South America & Falklands - part seventeen




Welcome to Ushuaia, Argentina. The world's southernmost city - end of the world - fin del mundo.

Friendly, but not necessarily if you're British. A harbourside hoarding proclaims Ushuaia as the Capital de las Malvinas (the Falklands).


At the port entrance a sign reads 'English pirate ships prohibited from mooring', while a map shows the Malvinas. Minerva, with mostly British passengers, is registered in the Bahamas.



Consider the hullabaloo if, at Heathrow in London, a sign said 'Despicable Argie invaders go home (but, on second thought, we welcome your tourist spending)'.

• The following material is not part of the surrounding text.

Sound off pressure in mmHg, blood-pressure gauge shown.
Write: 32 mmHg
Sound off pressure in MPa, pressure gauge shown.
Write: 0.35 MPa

Along from the port, another sign.


On the main street, near souvenir shops hoping for British customers, a sign, partly and unmistakably in English.


At the city tourist office, along with the usual brochures, are pamphlets in English and Spanish stating Argentina's claim to the islands.


This is not to deny the suffering of the ill led, under equipped and supplied Argentine conscripts serving a popinjay dictator who invaded the Falklands in 1982. Many fought bravely. A city plaza has a dignified monument in their memory. 



Around the periphery are enlarged war photos worth studying. What do this young Argentine couple, born long after, think as they look?


The caption in English reads: 'He is alone and waits. He is accompanied by one anti-air machine gun and a peculiar landscape. The bay is calm. The Harrier will not be long'. The Harrier was Britain's principal attack aircraft in the war.


An Ushuaia museum has a small exhibit on Argentina's worst single loss of the war. The General Belgrano was torpedoed by a British submarine. 323 died. 



This photo was taken from the British periscope as the Belgrano sank.


This is old stuff. Like constant advertising, the Malvinas signs likely register, not on locals but on visitors. The memorial - or, more likely, politicians - only occasionally awaken bittersweet memories. Not all here is festering recollections of conflict and ancient competing claims.

A DC-3, the Cabo de Hornos, molders against peaks.


Cheerful lupines brighten brief summer.


A skateboarder whizzes by.


And in an Ushuaia park, I find Evita. Time for the trip's one 'selfie'.